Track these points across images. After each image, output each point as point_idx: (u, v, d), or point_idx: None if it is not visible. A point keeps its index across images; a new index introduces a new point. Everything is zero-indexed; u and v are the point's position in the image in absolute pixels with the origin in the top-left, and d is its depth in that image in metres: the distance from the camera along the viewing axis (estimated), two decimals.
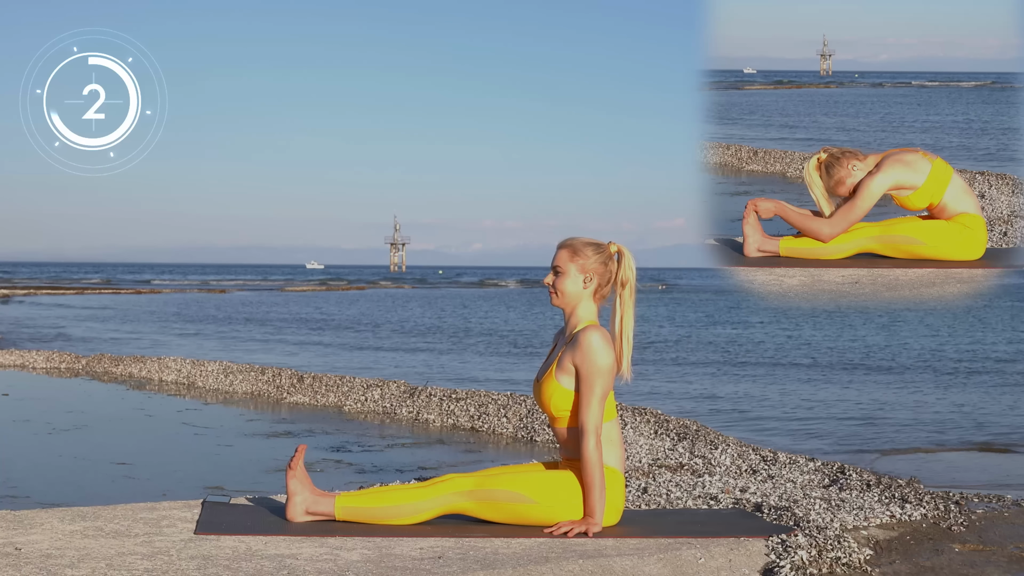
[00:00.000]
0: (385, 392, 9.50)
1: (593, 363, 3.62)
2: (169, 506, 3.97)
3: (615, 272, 3.76)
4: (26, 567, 3.05)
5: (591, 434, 3.60)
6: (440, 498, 3.66)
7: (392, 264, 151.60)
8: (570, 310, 3.76)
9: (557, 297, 3.75)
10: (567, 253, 3.75)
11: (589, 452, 3.60)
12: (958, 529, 4.07)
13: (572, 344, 3.68)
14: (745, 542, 3.54)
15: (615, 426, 3.73)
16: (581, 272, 3.73)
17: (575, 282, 3.73)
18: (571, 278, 3.73)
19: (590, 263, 3.73)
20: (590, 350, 3.63)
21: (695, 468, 5.51)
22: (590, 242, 3.77)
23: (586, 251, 3.74)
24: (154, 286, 57.99)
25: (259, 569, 3.09)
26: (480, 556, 3.28)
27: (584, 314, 3.74)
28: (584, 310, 3.75)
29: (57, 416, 8.41)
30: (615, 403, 3.77)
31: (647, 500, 4.40)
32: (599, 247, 3.76)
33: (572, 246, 3.76)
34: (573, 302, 3.75)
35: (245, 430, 7.96)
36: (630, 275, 3.76)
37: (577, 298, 3.74)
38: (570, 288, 3.73)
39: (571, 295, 3.74)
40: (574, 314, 3.75)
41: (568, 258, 3.74)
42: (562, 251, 3.76)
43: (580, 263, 3.73)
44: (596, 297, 3.76)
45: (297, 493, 3.69)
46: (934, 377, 13.64)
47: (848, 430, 8.93)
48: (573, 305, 3.75)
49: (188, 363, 12.01)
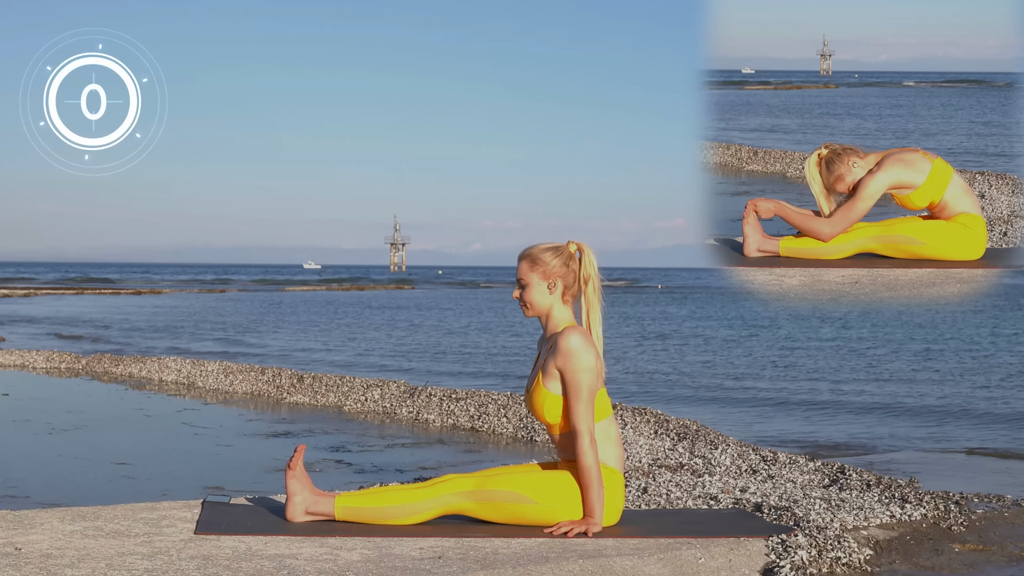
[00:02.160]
0: (385, 392, 9.50)
1: (575, 364, 3.63)
2: (169, 506, 3.97)
3: (578, 270, 3.78)
4: (26, 567, 3.05)
5: (584, 435, 3.61)
6: (440, 498, 3.66)
7: (392, 264, 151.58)
8: (544, 318, 3.77)
9: (528, 309, 3.78)
10: (526, 264, 3.76)
11: (584, 453, 3.60)
12: (958, 529, 4.07)
13: (553, 349, 3.69)
14: (745, 542, 3.54)
15: (612, 424, 3.73)
16: (544, 279, 3.74)
17: (540, 291, 3.75)
18: (536, 288, 3.75)
19: (551, 268, 3.74)
20: (570, 352, 3.64)
21: (695, 468, 5.51)
22: (547, 247, 3.78)
23: (544, 257, 3.75)
24: (154, 286, 57.98)
25: (259, 569, 3.09)
26: (480, 556, 3.28)
27: (559, 317, 3.76)
28: (558, 314, 3.76)
29: (57, 416, 8.41)
30: (609, 400, 3.78)
31: (647, 500, 4.40)
32: (557, 249, 3.77)
33: (530, 256, 3.77)
34: (544, 310, 3.76)
35: (245, 430, 7.96)
36: (592, 271, 3.77)
37: (547, 305, 3.76)
38: (537, 298, 3.75)
39: (539, 304, 3.75)
40: (550, 320, 3.77)
41: (528, 269, 3.76)
42: (522, 263, 3.77)
43: (540, 270, 3.74)
44: (565, 298, 3.77)
45: (297, 493, 3.69)
46: (934, 377, 13.64)
47: (848, 430, 8.93)
48: (545, 312, 3.76)
49: (188, 363, 12.00)
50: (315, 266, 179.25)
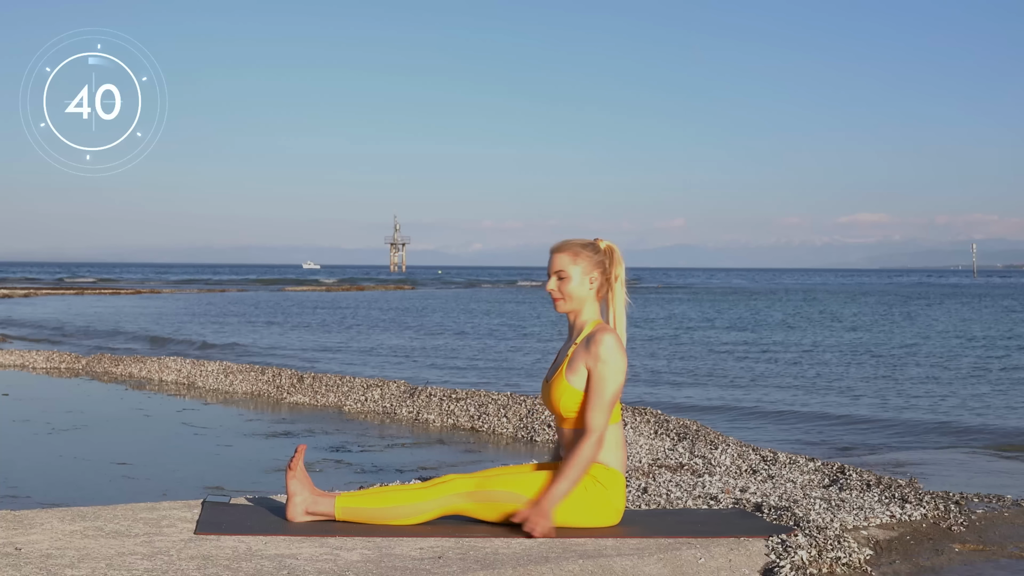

──────

Problem details: Write out exactly the lines from the line containing "20: (590, 350, 3.63)" through the last line of the listing above, please, and leave out any pictures.

Task result:
20: (590, 350, 3.63)
21: (695, 468, 5.51)
22: (590, 242, 3.77)
23: (586, 251, 3.74)
24: (154, 286, 57.99)
25: (259, 569, 3.09)
26: (480, 556, 3.28)
27: (584, 314, 3.74)
28: (584, 310, 3.75)
29: (57, 416, 8.41)
30: (615, 403, 3.77)
31: (647, 500, 4.40)
32: (599, 247, 3.76)
33: (572, 246, 3.76)
34: (573, 302, 3.75)
35: (245, 430, 7.96)
36: (630, 275, 3.76)
37: (577, 298, 3.74)
38: (570, 288, 3.73)
39: (571, 295, 3.74)
40: (574, 314, 3.75)
41: (568, 258, 3.74)
42: (562, 251, 3.76)
43: (580, 263, 3.73)
44: (596, 297, 3.76)
45: (297, 493, 3.69)
46: (934, 377, 13.64)
47: (848, 430, 8.93)
48: (573, 305, 3.75)
49: (188, 363, 12.01)
[00:02.160]
0: (385, 392, 9.50)
1: (575, 364, 3.63)
2: (169, 506, 3.97)
3: (578, 270, 3.78)
4: (26, 567, 3.05)
5: (584, 435, 3.61)
6: (440, 498, 3.66)
7: (392, 264, 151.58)
8: (544, 318, 3.77)
9: (528, 309, 3.78)
10: (526, 264, 3.76)
11: (584, 453, 3.60)
12: (958, 529, 4.07)
13: (553, 349, 3.69)
14: (745, 542, 3.54)
15: (612, 424, 3.73)
16: (544, 279, 3.74)
17: (540, 291, 3.75)
18: (536, 288, 3.75)
19: (551, 268, 3.74)
20: (570, 352, 3.64)
21: (695, 468, 5.51)
22: (547, 247, 3.78)
23: (544, 257, 3.75)
24: (154, 286, 57.98)
25: (259, 569, 3.09)
26: (480, 556, 3.28)
27: (559, 317, 3.76)
28: (558, 314, 3.76)
29: (57, 416, 8.41)
30: (609, 400, 3.78)
31: (647, 500, 4.40)
32: (557, 249, 3.77)
33: (530, 256, 3.77)
34: (544, 310, 3.76)
35: (245, 430, 7.96)
36: (592, 271, 3.77)
37: (547, 305, 3.76)
38: (537, 298, 3.75)
39: (539, 304, 3.75)
40: (550, 320, 3.77)
41: (528, 269, 3.76)
42: (522, 263, 3.77)
43: (540, 270, 3.74)
44: (565, 298, 3.77)
45: (297, 493, 3.69)
46: (934, 377, 13.64)
47: (848, 430, 8.93)
48: (545, 312, 3.76)
49: (188, 363, 12.00)
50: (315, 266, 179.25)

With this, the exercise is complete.